Zu seiner Überraschung hob sich das schwarze Dreieck von seinem Handgelenk und flatterte in die Luft. Im Zickzackkurs flog es an seinem Gesicht vorbei, bevor es in der Dunkelheit verschwand. Eine Motte! Er sah ihr nach – und fing wieder den Duft zerstoßener Minze auf.
Er hob die Hand an die Nase und schnupperte. Minze flutete in seine Nasenlöcher – herb, aber zugleich bemerkenswert süß. Er grinste über diese Entdeckung – und seine Dummheit. Also enthält dieses Reich voller Dunkelheit und Gefahr auch eine duftende kleine Motte!
Die Neugier packte ihn, mehr von Schattenwurzel zu erkunden, und er schaute über die Schulter zur flammenden Pforte. Das Eingangstor, das offenbar er, Krystallus Eopia, als Erster entdeckt hatte. Und er war der Erste, der unverletzt hindurchgekommen war. Ein weiterer Sieg über diese Angeberin Serella! Dann schaute er geradeaus und ging über den harten Boden an den Rand des Pfortenlichts.

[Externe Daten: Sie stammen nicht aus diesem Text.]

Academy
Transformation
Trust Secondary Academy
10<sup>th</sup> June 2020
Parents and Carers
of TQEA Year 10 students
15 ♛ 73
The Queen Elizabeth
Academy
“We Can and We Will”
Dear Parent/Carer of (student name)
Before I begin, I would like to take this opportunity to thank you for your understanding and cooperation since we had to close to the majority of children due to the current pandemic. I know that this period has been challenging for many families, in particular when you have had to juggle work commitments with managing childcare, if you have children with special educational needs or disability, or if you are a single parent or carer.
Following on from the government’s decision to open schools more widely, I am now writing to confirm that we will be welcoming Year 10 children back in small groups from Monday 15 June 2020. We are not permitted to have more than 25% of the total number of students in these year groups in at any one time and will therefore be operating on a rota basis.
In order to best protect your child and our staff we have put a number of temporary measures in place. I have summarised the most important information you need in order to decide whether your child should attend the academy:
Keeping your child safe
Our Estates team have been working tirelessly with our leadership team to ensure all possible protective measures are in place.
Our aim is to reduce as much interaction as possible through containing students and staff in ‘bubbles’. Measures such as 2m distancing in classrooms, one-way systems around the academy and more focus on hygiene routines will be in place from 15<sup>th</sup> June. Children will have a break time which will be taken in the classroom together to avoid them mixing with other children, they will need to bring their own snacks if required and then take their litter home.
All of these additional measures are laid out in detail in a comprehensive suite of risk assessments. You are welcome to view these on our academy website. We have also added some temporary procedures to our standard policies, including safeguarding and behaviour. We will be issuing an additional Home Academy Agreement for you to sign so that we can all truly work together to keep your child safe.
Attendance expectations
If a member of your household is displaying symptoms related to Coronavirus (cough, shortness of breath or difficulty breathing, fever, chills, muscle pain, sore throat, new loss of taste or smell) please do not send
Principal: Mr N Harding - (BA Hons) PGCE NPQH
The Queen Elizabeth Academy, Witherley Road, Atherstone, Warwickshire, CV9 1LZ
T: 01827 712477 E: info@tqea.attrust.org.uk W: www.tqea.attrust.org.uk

Dunkle Hügel, die sich kaum vom lichtlosen Himmel abhoben, erstreckten sich weiter, als er sehen konnte. So dunkel war die Aussicht, dass er noch nicht einmal sagen konnte, was im Vordergrund lag und was weit dahinter. Alles vermischte sich in einer dicken Nachtsuppe. Eine Suppe, die zweifellos mehr als ihren Anteil an ungewöhnlichen Gewürzen enthalten würde … und an tödlichen Giften.
Doch anders als einen Moment zuvor ließ diese Szene sein Herz nicht vor Angst rasen. »Irgendwo dort draußen«, sagte er leise, »ist eine kleine, nach Minze duftende Motte.«
Plötzlich veränderte sich der Himmel. Feuerpfeile, orange und golden, fuhren hoch oben darüber und zerrissen den Schleier aus Dunkelheit. Blitze? Fallende Sterne? Krystallus hielt den Atem an und betrachtete ehrfürchtig die feurigen Bögen.
Nein! Das sind keine Blitze. Das sind –
Er hielt inne, seine Gedanken rasten und versuchten, die Worte hervorzurufen, mit denen seine Mutter die Geschöpfe beschrieben hatte, die zur Hochzeit der Eltern gekommen waren. Geschöpfe, die Männern mit riesigen Flügeln ähnelten – Flügel, die mit hellen orangen Flammen brannten.
Feuerengel.
Er beobachtete gebannt, wie die flammenden Geschöpfe oben flogen und glühend orange Spuren am Himmel hinterließen. Dutzende Feuerengel flogen dort und beleuchteten das verdunkelte Reich. Wohin ziehen sie?, fragte er sich. Und warum sind sie hier?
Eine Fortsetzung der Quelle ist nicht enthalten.